One bloke was astonished during one of his evacuations to hear a thud in the bowl which turned out to be a marble he'd swallowed as a child.
 
Some years back, after one of the freak storms that swept across Britain, a very large tree near to where I live was toppled. This tree must have been at least 30 feet high, had a huge canopy and must have also had quite an extensive root system. Unfortunately I can't remember the species. It may have been a Maple. It was a real beauty anyway. In due course it was cleared away as were other trees that were damaged to the extent that they were no longer safe. However the strange thing about this particular tree was that it was removed in such a way as to remove any trace of it ever having being there! I used to pass this tree every day. I still pass the same spot now. Not a twig or leaf was left behind. The ground was perfectly covered with grass that looked the same as the grass growing several metres away. If the root ball had been removed, the hole must have been so perfectly filled that no subsidence has occured to this day. I saw the tree when it was standing and when it had fallen (I saw the roots!). When it was taken away it was as though a large mature tree had never stood on that site.
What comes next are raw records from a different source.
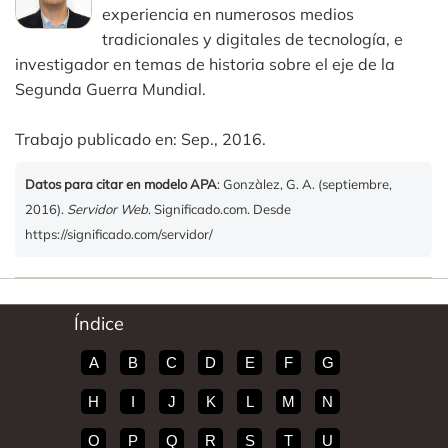
experiencia en numerosos medios
tradicionales y digitales de tecnología, e
investigador en temas de historia sobre el eje de la
Segunda Guerra Mundial.
Trabajo publicado en: Sep., 2016.
Datos para citar en modelo APA
: Gonzàlez, G. A. (septiembre,
2016).
Servidor Web
. Significado.com. Desde
https://significado.com/servidor/
Índice
A
B
C
D
E
F
G
H
I
J
K
L
M
N
O
P
Q
R
S
T
U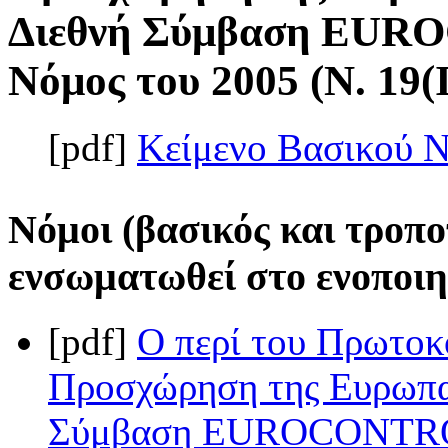
Διεθνή Σύμβαση EUR
Νόμος του 2005 (Ν. 19(I
[pdf]
Κείμενο Βασικού 
Νόμοι (βασικός και τροπο
ενσωματωθεί στο ενοποιη
[pdf]
Ο περί του Πρωτοκ
Προσχώρηση της Ευρωπαϊ
Σύμβαση EUROCONTROL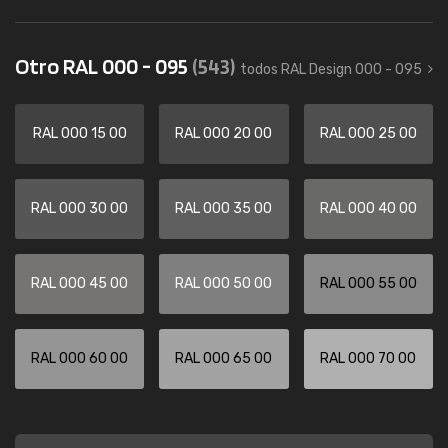
Otro RAL 000 - 095
(543)
todos RAL Design 000 - 095
RAL 000 15 00
RAL 000 20 00
RAL 000 25 00
RAL 000 30 00
RAL 000 35 00
RAL 000 40 00
RAL 000 45 00
RAL 000 50 00
RAL 000 55 00
RAL 000 60 00
RAL 000 65 00
RAL 000 70 00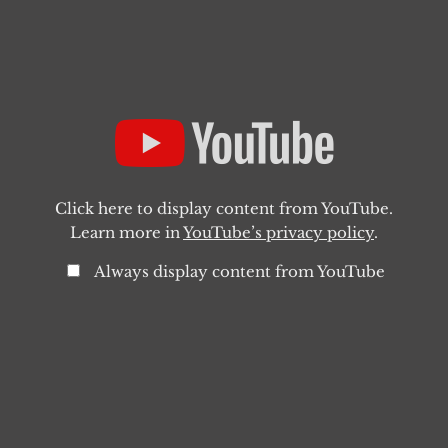
Click here to display content from YouTube.
Learn more in
YouTube’s privacy policy
.
Always display content from YouTube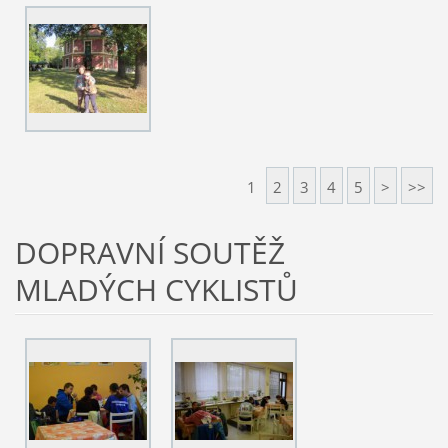
1
2
3
4
5
>
>>
DOPRAVNÍ SOUTĚŽ
MLADÝCH CYKLISTŮ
The Teenager likes it if I walk to school with her on my days off, and we have a regular route through the neighbourhood. Back before lockdown, we were just passing one particular spot when I suddenly realised that the tall conifer that normally stood there had gone. There would only have been about 3 days between trips, and when I looked back at the verge, you could see that the ground had been disturbed - there was soil there rather than grass - but no stump, no roots, nothing to say that this had been a 10-year-old-plus tree the previous week.

To be fair, it had been planted about 8 feet in front of somebody's front window, so I'm not surprised they wanted it gone, but it was that moment of realising, "Hang on, something big is missing here!"
 
The Teenager likes it if I walk to school with her on my days off, and we have a regular route through the neighbourhood. Back before lockdown, we were just passing one particular spot when I suddenly realised that the tall conifer that normally stood there had gone. There would only have been about 3 days between trips, and when I looked back at the verge, you could see that the ground had been disturbed - there was soil there rather than grass - but no stump, no roots, nothing to say that this had been a 10-year-old-plus tree the previous week.
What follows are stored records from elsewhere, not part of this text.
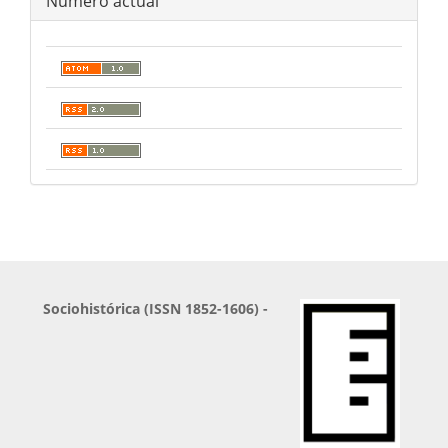
Número actual
Sociohistórica (ISSN 1852-1606) -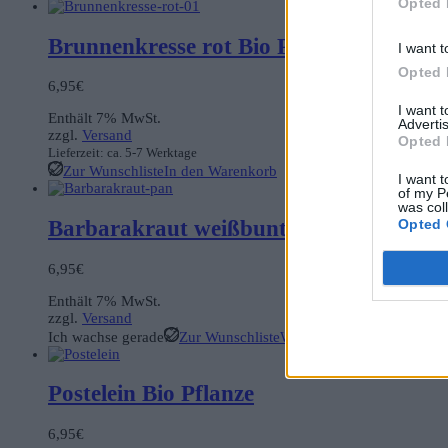
Opted 
Brunnenkresse rot Bio Pflanze
I want t
Opted 
6,95
€
I want 
Enthält 7% MwSt.
Advertis
zzgl.
Versand
Opted 
Lieferzeit: ca. 5-7 Werktage
Zur Wunschliste
In den Warenkorb
I want t
of my P
was col
Opted 
Barbarakraut weißbunt Pflanze Bio
6,95
€
Enthält 7% MwSt.
zzgl.
Versand
Ich wachse gerade
Zur Wunschliste
Weiterlesen
Postelein Bio Pflanze
6,95
€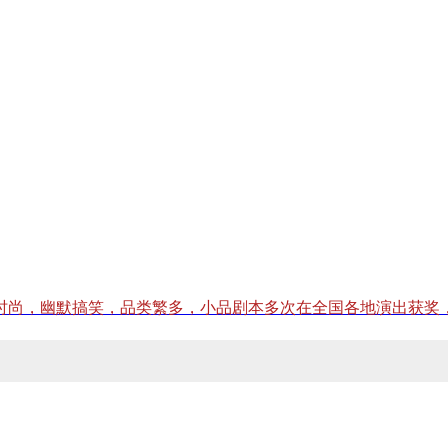
，幽默搞笑，品类繁多，小品剧本多次在全国各地演出获奖，深受欢迎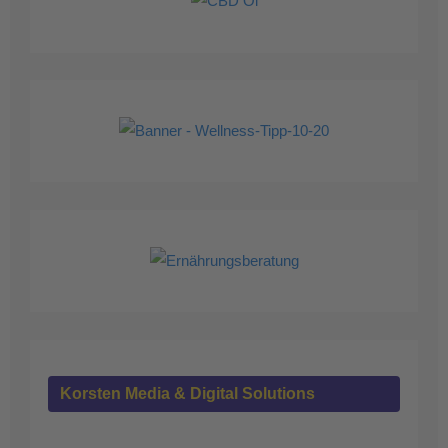
Korsten Media & Digital Solutions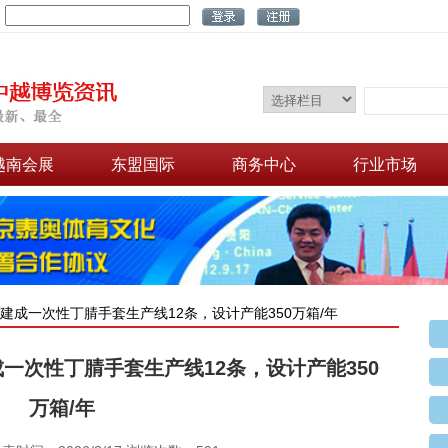
：
越南会展
东盟国际
商务中心
行业市场
建成一次性丁腈手套生产线12条，设计产能350万箱/年
一次性丁腈手套生产线12条，设计产能350
万箱/年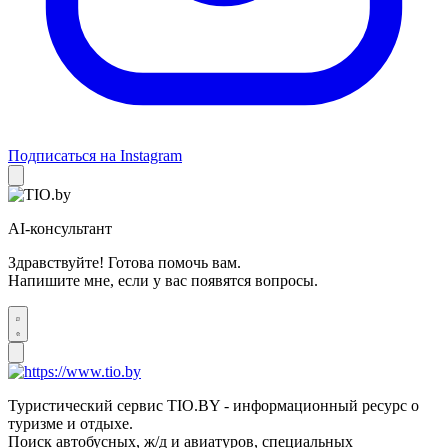
Подписаться на Instagram
AI-консультант
Здравствуйте! Готова помочь вам.
Напишите мне, если у вас появятся вопросы.
Туристический сервис TIO.BY - информационный ресурс о
туризме и отдыхе.
Поиск автобусных, ж/д и авиатуров, специальных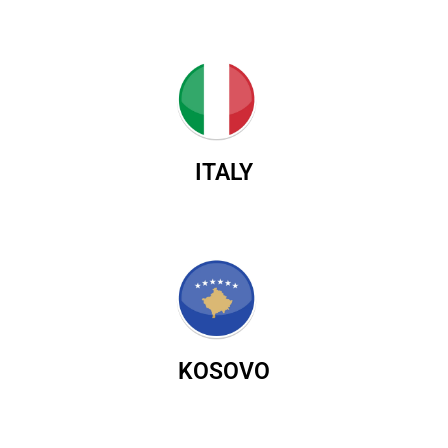
ITALY
KOSOVO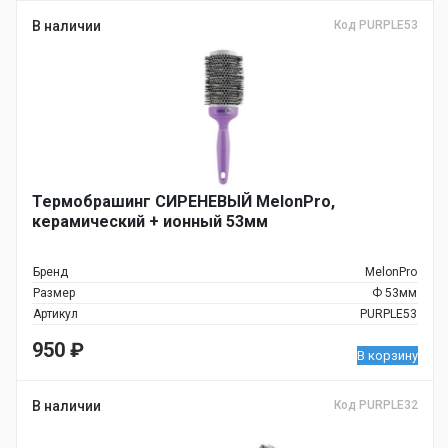
В наличии
Код PURPLE53
Термобрашинг СИРЕНЕВЫЙ MelonPro,
керамический + ионный 53мм
Бренд
MelonPro
Размер
Ф 53мм
Артикул
PURPLE53
950
₽
В корзину
В наличии
Код PURPLE32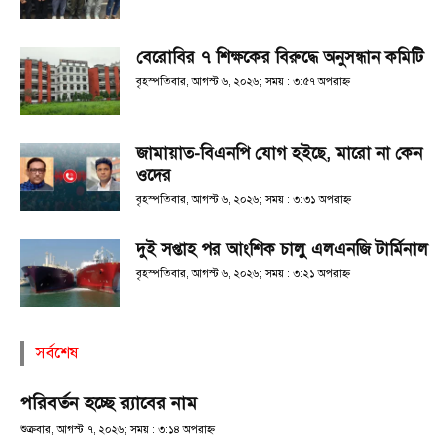
বেরোবির ৭ শিক্ষকের বিরুদ্ধে অনুসন্ধান কমিটি
বৃহস্পতিবার, আগস্ট ৬, ২০২৬; সময় : ৩:৫৭ অপরাহ্ণ
জামায়াত-বিএনপি যোগ হইছে, মারো না কেন
ওদের
বৃহস্পতিবার, আগস্ট ৬, ২০২৬; সময় : ৩:৩১ অপরাহ্ণ
দুই সপ্তাহ পর আংশিক চালু এলএনজি টার্মিনাল
বৃহস্পতিবার, আগস্ট ৬, ২০২৬; সময় : ৩:২১ অপরাহ্ণ
সর্বশেষ
পরিবর্তন হচ্ছে র‌্যাবের নাম
শুক্রবার, আগস্ট ৭, ২০২৬; সময় : ৩:১৪ অপরাহ্ণ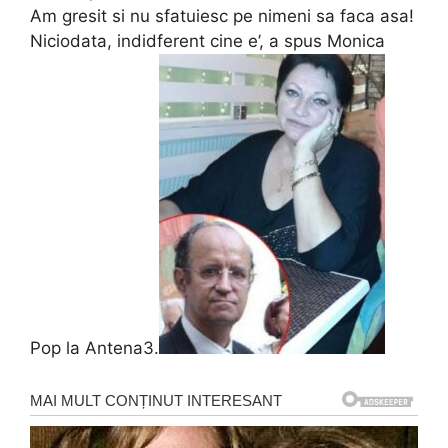
Am gresit si nu sfatuiesc pe nimeni sa faca asa!
Niciodata, indidferent cine e’, a spus Monica
Pop la Antena3.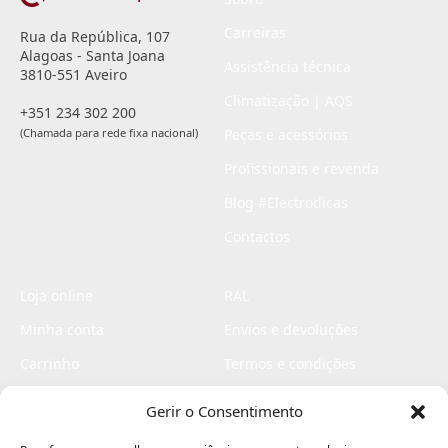
Carreiras
Rua da República, 107
Alagoas - Santa Joana
Assistência técnica
3810-551 Aveiro
Climatização | AQS
+351 234 302 200
(Chamada para rede fixa nacional)
Peças e acessórios
Profissionais e revenda
Blog #Electrodicas
Contactos
Loja online
RAL
Minha conta
Envios e devoluções
Carrinho
Termos e condições
Checkout
Politica de privacidade
Gerir o Consentimento
Profissionais
Livro de reclamações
To be fair, it had been planted about 8 feet in front of somebody's front window, so I'm not surprised they wanted it gone, but it was that moment of realising, "Hang on, something big is missing here!"

On a corner with a big grass verge near 'ere there was a really huge tree, possibly a lime, which cast a shadow over the nearby OAPs' bungalows for most of the day.
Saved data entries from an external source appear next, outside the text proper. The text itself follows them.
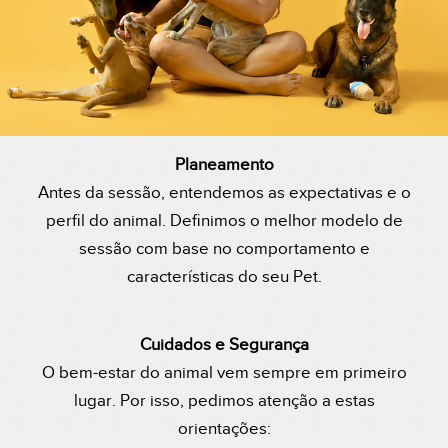
Planeamento
Antes da sessão, entendemos as expectativas e o
perfil do animal. Definimos o melhor modelo de
sessão com base no comportamento e
características do seu Pet.
Cuidados e Segurança
O bem-estar do animal vem sempre em primeiro
lugar. Por isso, pedimos atenção a estas
orientações: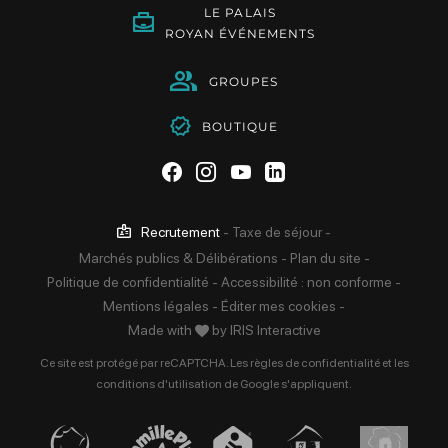
LE PALAIS
ROYAN ÉVÉNEMENTS
GROUPES
BOUTIQUE
Suivez-nous sur Facebook
Suivez-nous sur Instag
Suivez-nous sur Yo
Suivez-nous sur 
Recrutement
-
Taxe de séjour
-
Marchés publics & Délibérations
-
Plan du site
-
Politique de confidentialité
-
Accessibilité : non conforme
-
Mentions légales
-
Éditer mes cookies
-
Made with
by
IRIS Interactive
Ce site est protégé par reCAPTCHA. Les
règles de confidentialité
et les
conditions d'utilisation
de Google s'appliquent.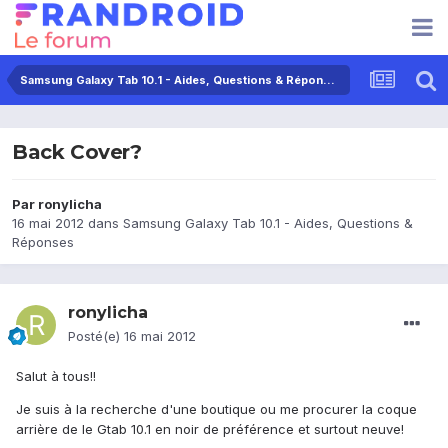
Samsung Galaxy Tab 10.1 - Aides, Questions & Réponses
Back Cover?
Par
ronylicha
16 mai 2012
dans
Samsung Galaxy Tab 10.1 - Aides, Questions &
Réponses
ronylicha
Posté(e)
16 mai 2012
Salut à tous!!
Je suis à la recherche d'une boutique ou me procurer la coque
arrière de le Gtab 10.1 en noir de préférence et surtout neuve!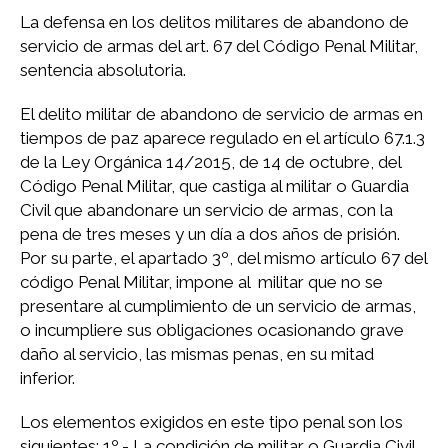
La defensa en los delitos militares de abandono de
servicio de armas del art. 67 del Código Penal Militar,
sentencia absolutoria.
El delito militar de abandono de servicio de armas en
tiempos de paz aparece regulado en el artículo 67.1.3
de la Ley Orgánica 14/2015, de 14 de octubre, del
Código Penal Militar, que castiga al militar o Guardia
Civil que abandonare un servicio de armas, con la
pena de tres meses y un día a dos años de prisión.
Por su parte, el apartado 3º, del mismo artículo 67 del
código Penal Militar, impone al militar que no se
presentare al cumplimiento de un servicio de armas,
o incumpliere sus obligaciones ocasionando grave
daño al servicio, las mismas penas, en su mitad
inferior.
Los elementos exigidos en este tipo penal son los
siguientes: 1º.- La condición de militar o Guardia Civil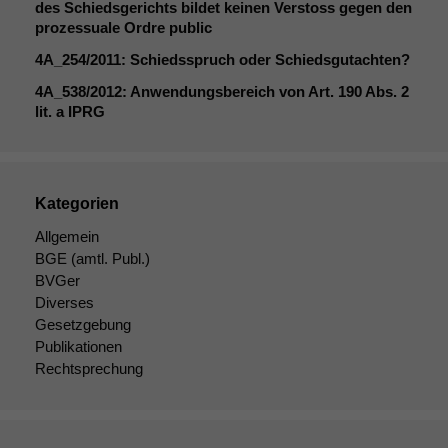
des Schiedsgerichts bildet keinen Verstoss gegen den
durchführen zu
prozessuale Ordre public
können. Diese helfen
uns, unsere Website
4A_254
/2011: Schiedsspruch oder Schiedsgutachten?
zu verbessern.
4A_538
/2012: Anwendungsbereich von Art. 190 Abs. 2
lit. a
IPRG
Kategorien
Allgemein
BGE
(amtl. Publ.)
BVGer
Diverses
Gesetzgebung
Publikationen
Rechtsprechung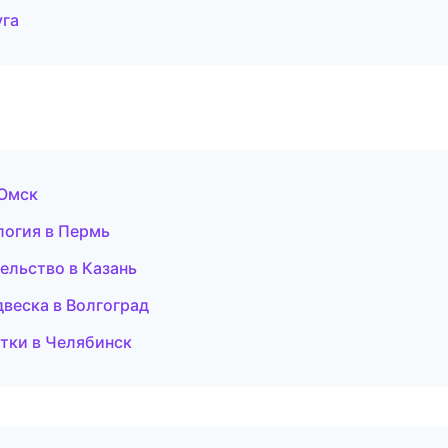
уга
 Омск
логия в Пермь
ельство в Казань
двеска в Волгоград
стки в Челябинск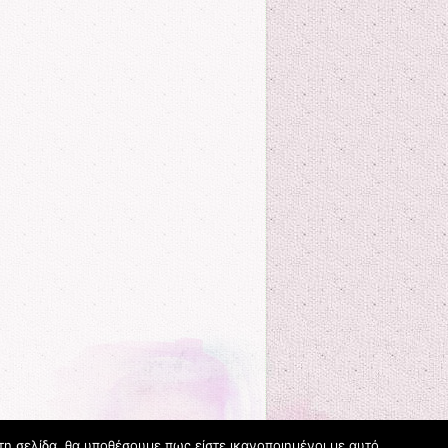
τη σελίδα, θα υποθέσουμε πως είστε ικανοποιημένοι με αυτό.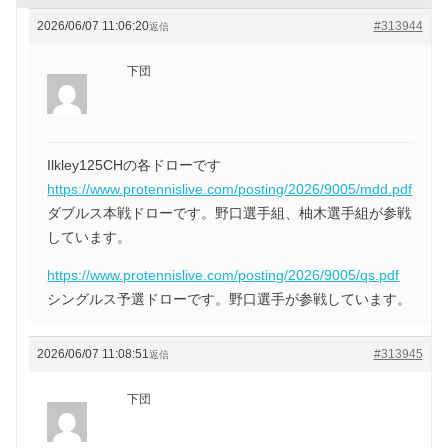
2026/06/07 11:06:20
#313944
返信
下団
Ilkley125CHの各ドローです
https://www.protennislive.com/posting/2026/9005/mdd.pdf
ダブルス本戦ドローです。野口選手組、柚木選手組が参戦
しています。
https://www.protennislive.com/posting/2026/9005/qs.pdf
シングルス予選ドローです。野口選手が参戦しています。
2026/06/07 11:08:51
#313945
返信
下団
I used to think 'That's too big!' and think it should be, if not felled, at least heavily trimmed.

Last autumn workers came and cut it down completely, which I thought a shame. Now there's not even a stump, just a patch of soil.

It's still on Google Maps so here's a snap of it on there.
I must have been concentrating on the big tree all that time because I don't remember the other nearby ones!

big tree.jpg
 
Remember the clip on It'll Be Alright On The Night when a chap wanted to plant tree in a village, but couldn't find where the last one was he planted ? " We could ask at the Post Office - I met the gentleman twice, once in '63 and once in '70 and he might have noticed which way I went"

 
Remember the clip on It'll Be Alright On The Night when a chap wanted to plant tree in a village, but couldn't find where the last one was he planted ? " We could ask at the Post Office - I met the gentleman twice, once in '63 and once in '70 and he might have noticed which way I went"

He hadn't lost a tree, he'd lost a whole village! :rollingw:
 
There was a huge monkey puzzle tree at our local park on which all the kids played happily. One day I fell out of it on my face and broke my nose. (I went home in great pain and was punished for climbing- I was a girl, you see!)

As I wasn't taken to a doctor, and the broken nose only became apparent after some appalling facial swelling went down, nobody outside my friends and family knew about this accident. But I was certain it was my fault when I heard that the tree had been cut down some weeks later, and when I could bring myself to visit the spot, there was no trace at all of it.

I sometimes walk past and still miss that tree.
The tree I fell out of was most likely actually a banyan. It was known locally as the 'Monkey Tree' which is probably why I thought it was a monkey puzzle tree.

Here's a respectable How Stuff Works web page about them -
The Mighty Banyan Tree Can 'Walk' and Live for Centuries

Seems the tree can spread out through its roots into the area around it, creating a little forest.

The mystery of the felling of our treasured Monkey Tree is solved: I reckon it was too close to the road behind the fence and might have started digging it up.